Somalia

Somalia projetos internacional

 

Os combates na capital da Somália foram constantes em 2010, com grandes ofensivas em Fevereiro e Agosto, durante o Ramadão. Estima-se que na capital há meio milhão de pessoas que não têm praticamente nenhum saneamento. Há dois hospitais públicos que prestam serviços cirúrgicos apenas feridos de guerra e os poucos que permanecem abertas clínicas de cobrar por atendimento de qualidade duvidosa.
No Hospital Daynile, nove quilómetros a noroeste de Mogadíscio, oferece se cirurgia de emergência livre e cuidar de feridos de guerra.
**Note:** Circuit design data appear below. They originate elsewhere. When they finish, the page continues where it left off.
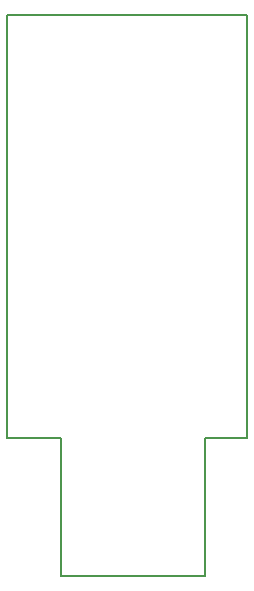
<source format=gm1>
G04 #@! TF.FileFunction,Profile,NP*
%FSLAX46Y46*%
G04 Gerber Fmt 4.6, Leading zero omitted, Abs format (unit mm)*
G04 Created by KiCad (PCBNEW 4.0.1-stable) date Monday, February 15, 2016 'PMt' 09:43:10 PM*
%MOMM*%
G01*
G04 APERTURE LIST*
%ADD10C,0.100000*%
%ADD11C,0.150000*%
G04 APERTURE END LIST*
D10*
D11*
X133096000Y-101092000D02*
X136652000Y-101092000D01*
X136652000Y-65278000D02*
X136652000Y-101092000D01*
X116332000Y-65278000D02*
X136652000Y-65278000D01*
X116332000Y-101092000D02*
X116332000Y-65278000D01*
X120904000Y-101092000D02*
X116332000Y-101092000D01*
X120904000Y-112776000D02*
X120904000Y-101092000D01*
X133096000Y-112776000D02*
X120904000Y-112776000D01*
X133096000Y-101092000D02*
X133096000Y-112776000D01*
M02*

</source>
O hospital tem 59 camas, duas salas de cirurgia e unidades de terapia intensiva. A organização também oferece apoio financeiro e equipamentos médicos para o centro. Em 2010, mais de 5.500 compareceram e realizaram uma cirurgia de emergência 1136.
Desde que em Julho de 2009 foi forçada a suspender suas actividades no norte de Mogadíscio. No início de 2011, é esperado retomar as actividades no sul da cidade, onde muitos conflitos deslocadas e frequente e tratamento da tuberculose nos distritos de Mahaday e Gololey também se oferece cuidados de saúde materna, pediátrica, geral e de nutrição em hospitais e cinco outras regiões, nas cidades de Belet Weyn, Dinsor, Dhusa Mareb, Galkayo, El Guri, Hinder, Jamaame e Marere. No geral, foram mais de 240 mil visitas ao hospital. O Weyn Belet, El Guri e Galkayo também prestar serviços cirúrgicos. Em Marere na região de Juba Baixa, a prestação de cuidados de saúde tornou-se ainda mais difícil devido às restrições impostas pela administração local, incluindo a proibição de receber suprimentos médicos por meio de visitas de pessoal de ar e internacional. Estas medidas fortemente perturbado apoio externo para o projecto, enquanto inundações, secas e más colheitas na região aumentaram as necessidades da população.